Опубликовано в журнале Октябрь, номер 11, 2009
Валерий ПОПОВ
И он на будни
не остался…
Хорошие писатели мне в жизни встречались, но славой и всеобщей любовью был озарен лишь Василий Аксенов. И это усугублялось еще и необыкновенным его шармом. Помню, как, оказавшись с ним в Коктебеле в один срок, я пробирался в столовую через кусты, а не шел по аллее, чтобы лишний раз не столкнуться с ним. Также я не ходил со всеми на пляж: к возможной встрече с кумиром надо быть готовым, а я боялся опозориться.

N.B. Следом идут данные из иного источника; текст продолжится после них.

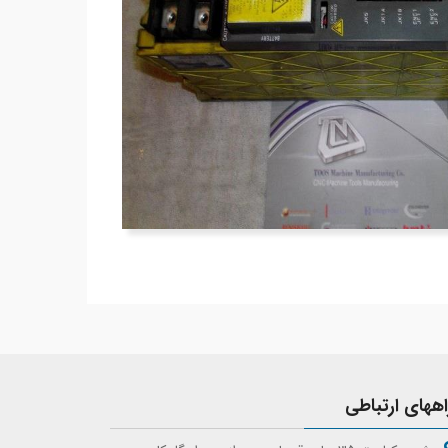
اههای ارتباطی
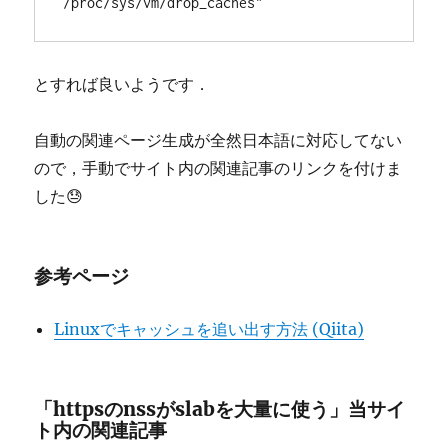
/proc/sys/vm/drop_caches"
とすれば良いようです．
自動の関連ページ生成が全然日本語に対応してない
ので，手動でサイト内の関連記事のリンクを付けま
した😓
参考ページ
Linuxでキャッシュを追い出す方法 (Qiita)
「httpsのnssがslabを大量に使う」当サイ
ト内の関連記事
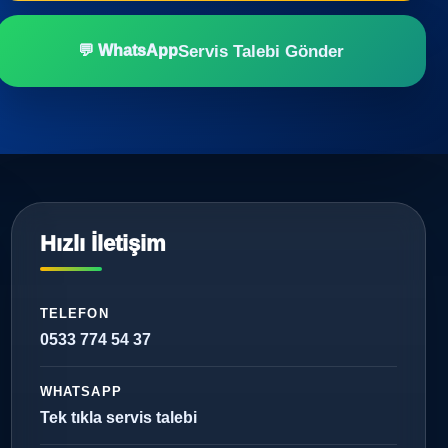
Servis Talebi Gönder
💬 WhatsApp
Hızlı İletişim
TELEFON
0533 774 54 37
WHATSAPP
Tek tıkla servis talebi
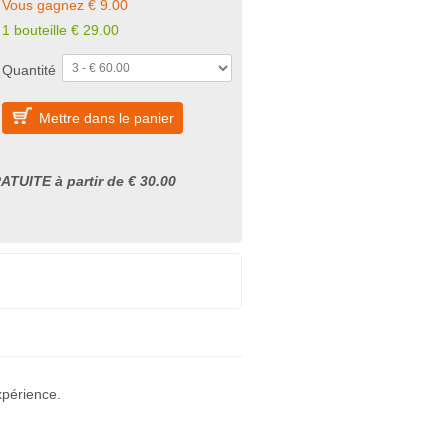
Vous gagnez € 9.00
1 bouteille
€
29.00
Quantité
Mettre dans le panier
ATUITE à partir de € 30.00
xpérience.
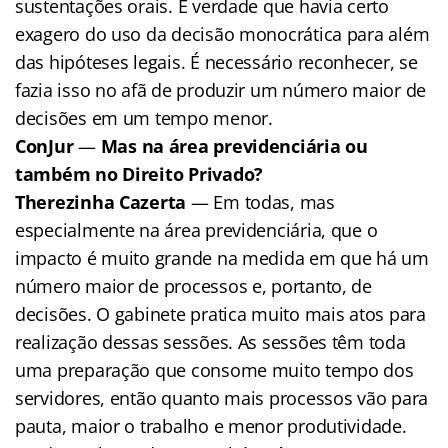
sustentações orais. É verdade que havia certo
exagero do uso da decisão monocrática para além
das hipóteses legais. É necessário reconhecer, se
fazia isso no afã de produzir um número maior de
decisões em um tempo menor.
ConJur
—
Mas na área previdenciária ou
também no Direito Privado?
Therezinha Cazerta
— Em todas, mas
especialmente na área previdenciária, que o
impacto é muito grande na medida em que há um
número maior de processos e, portanto, de
decisões. O gabinete pratica muito mais atos para
realização dessas sessões. As sessões têm toda
uma preparação que consome muito tempo dos
servidores, então quanto mais processos vão para
pauta, maior o trabalho e menor produtividade.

Наверное, какой-то перебор эмоций вокруг себя ощущал и он, поэтому тоже пришел на пляж, когда там никого не было, в знойный послеобеденный час – и мы оказались там вдвоем. Помню маленькую его, крепкую ладошку, голос с сипотцой, располагающую улыбку. Сказал, что закончил одну вещицу, и сейчас будет ее читать в небольшой компании, и приглашает меня. Мы пошли с пляжа вместе в девятнадцатый, кажется, корпус с полным набором крымского шика, и, когда гости собрались, он начал читать. То была “Бочкотара”! И один из счастливых моментов моей жизни. Сколько доброты, блеска, веселья – и это не далекий классик, а человек, с которым ты только что купался! Значит, и твоя эпоха не обделена гениями, и один из них сейчас рядом!
Потом мы уходили по дорожке с другими слушателями. Народ загорелый, уверенный, гладкий – таких в Доме творчества было большинство.

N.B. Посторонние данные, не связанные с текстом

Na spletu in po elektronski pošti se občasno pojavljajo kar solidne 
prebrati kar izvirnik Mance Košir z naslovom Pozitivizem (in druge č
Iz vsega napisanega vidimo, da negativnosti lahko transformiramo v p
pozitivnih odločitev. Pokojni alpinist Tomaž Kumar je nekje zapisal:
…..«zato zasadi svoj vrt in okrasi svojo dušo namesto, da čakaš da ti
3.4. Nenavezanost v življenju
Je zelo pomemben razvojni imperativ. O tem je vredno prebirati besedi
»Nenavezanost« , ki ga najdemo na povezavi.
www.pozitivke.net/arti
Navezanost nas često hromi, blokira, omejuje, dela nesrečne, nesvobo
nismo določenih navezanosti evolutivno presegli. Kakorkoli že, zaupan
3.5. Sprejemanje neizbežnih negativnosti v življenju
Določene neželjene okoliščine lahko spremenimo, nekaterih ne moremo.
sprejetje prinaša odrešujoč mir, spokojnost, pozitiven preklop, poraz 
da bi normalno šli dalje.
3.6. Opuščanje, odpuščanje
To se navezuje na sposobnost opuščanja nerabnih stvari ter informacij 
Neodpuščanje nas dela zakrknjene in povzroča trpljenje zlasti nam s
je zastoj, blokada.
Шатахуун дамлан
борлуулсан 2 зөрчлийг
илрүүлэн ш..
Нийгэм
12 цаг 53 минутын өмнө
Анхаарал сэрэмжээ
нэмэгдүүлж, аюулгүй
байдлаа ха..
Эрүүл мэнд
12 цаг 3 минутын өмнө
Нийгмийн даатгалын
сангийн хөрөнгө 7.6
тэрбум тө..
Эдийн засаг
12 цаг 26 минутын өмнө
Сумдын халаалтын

– Да, разгулялся Вася! – несколько снисходительно произнес один, и другие заулыбались, тоже свысока.
“Кто такие они, чтобы судить? Что они сами-то сделали? – разволновался я. – Апломб бездельников, которые всегда знают, как надо!”
Хотя некоторое смущение на фоне восторга испытывал и я. Как-то больно легко все у него “летало” в этой вещи, будто земного притяжения и реальных проблем вовсе нет. А может – и ну их?! Нельзя, что ли, один раз на все плюнуть и лихо погулять? За эту удаль мы и обожаем Аксенова, и с кем бы еще мы так погуляли, как не с ним? Аксенов – писатель-праздник. Серая, унылая равнина нашей жизни не привлекала его. Серость давила его – и вытолкнула отсюда. Потеряли все. И мы, и он. Мы остались без его яркости. А он потерял нашу неказистую жизнь, без которой, оказывается, писателю нельзя. Легко сказать: ну что бы ему все это перетерпеть! Но он был писатель-праздник и на будни не остался. Да ему и “помогли” не остаться!

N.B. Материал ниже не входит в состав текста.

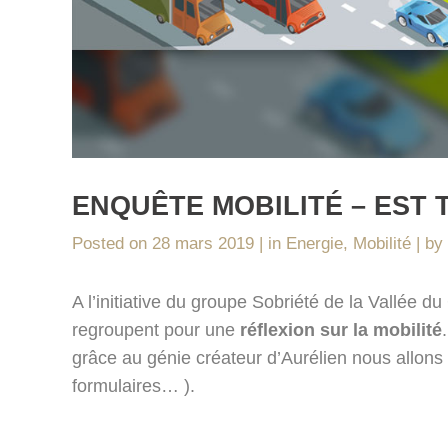
ENQUÊTE MOBILITÉ – EST 
Posted on
28 mars 2019
in
Energie
,
Mobilité
by
A l’initiative du groupe Sobriété de la Vallée
regroupent pour une
réflexion sur la mobilité
grâce au génie créateur d’Aurélien nous allons 
formulaires… ).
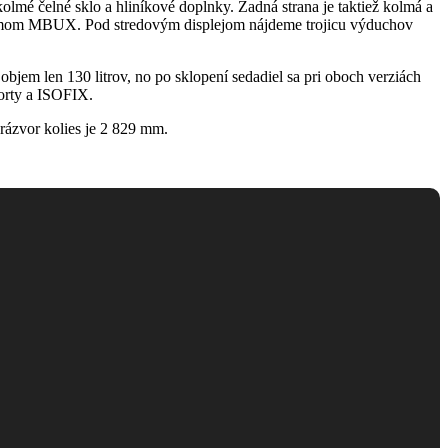
lmé čelné sklo a hliníkové doplnky. Zadná strana je taktiež kolmá a
ystémom MBUX. Pod stredovým displejom nájdeme trojicu výduchov
jem len 130 litrov, no po sklopení sedadiel sa pri oboch verziách
porty a ISOFIX.
ázvor kolies je 2 829 mm.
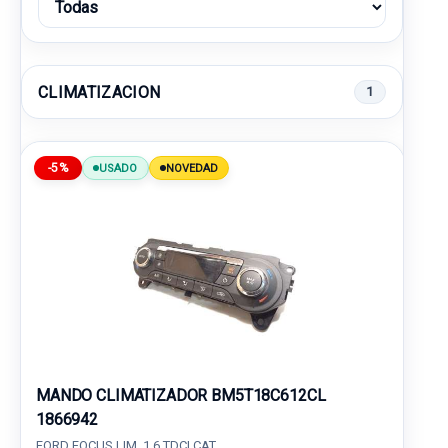
CLIMATIZACION
1
-5%
USADO
NOVEDAD
MANDO CLIMATIZADOR BM5T18C612CL
1866942
FORD FOCUS LIM. 1.6 TDCI CAT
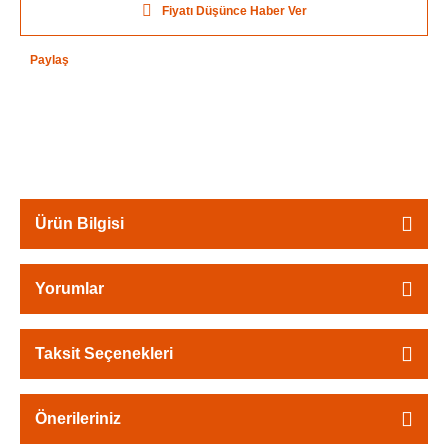
Fiyatı Düşünce Haber Ver
Paylaş
Ürün Bilgisi
Yorumlar
Taksit Seçenekleri
Önerileriniz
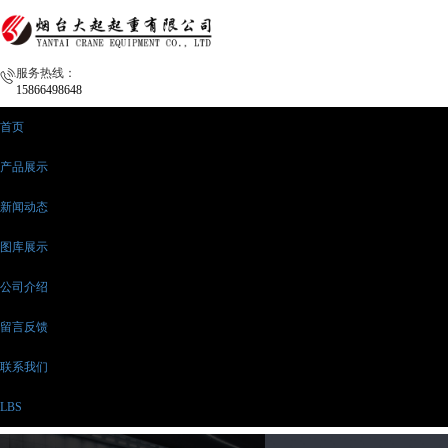
服务热线：
15866498648
首页
产品展示
新闻动态
图库展示
公司介绍
留言反馈
联系我们
LBS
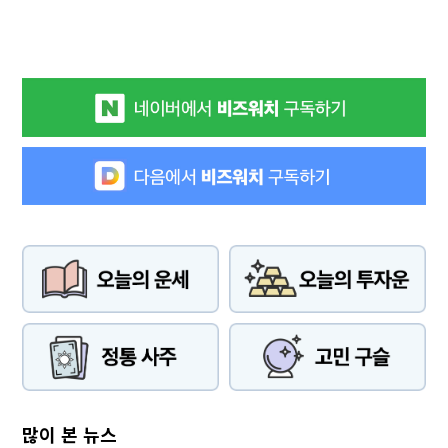
많이 본 뉴스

Потом пошли его книги “оттуда”: “Ожог”, “Остров Крым”. Аксенов! Наш! Но уже – в каких-то других обстоятельствах. “Ожог” еще с нами говорит, а “Крым” – уже с мировым сообществом. Конечно, надо с ним говорить, и хорошо, что нашелся “наш парень”, который с ним объясняется… но язык уже какой-то немножко адаптированный… так же как и жизнь в этих книга слегка “адаптирована”. Ясное дело, для них, для мирового сообщества… Иначе не поймут. Все же мне вдруг стало немножко обидно: не только для меня! И даже – не столько для меня, сколько для… Ясно! У них же там Голливуд! Писатель без Голливуда у них – жалкий неудачник! Это у нас можно в обносках ходить и никто тебя меньше уважать не будет. А там… Хоть Голливуда он не достиг, но дрейф в ту сторону огорчал. Для Голливуда надо попроще? Самое горестное, что Запад нашего Аксенова не понял, не услышал его прелестного “говорка”, счел его несерьезным, не принял, не полюбил. То, что мы обожали, чем жили, оказалось абсолютно не близко им! И в университете Аксенов преподавал не себя! Ахматову. Серебряный век… И пытался в эту сторону подаваться: может, полюбят хоть так? Искусство, политика, история – чего только не было в новых его вещах! Все, кроме живой жизни, которую, увы, из компьютера не вытащишь!.. Теперь, когда эта литература восторжествовала и у нас и пошли в ход “форматные” книги как бы западных технологий, как бы на русском материале, но обязательно искусственном, Аксенова как пионера этого жанра ждал новый успех. Его огромные романы заполнили полки. А у меня на полке стоит его том ранних любимых мною вещей… а романы не лезут. Многое нынче уже “не лезет”, но его место никто не займет.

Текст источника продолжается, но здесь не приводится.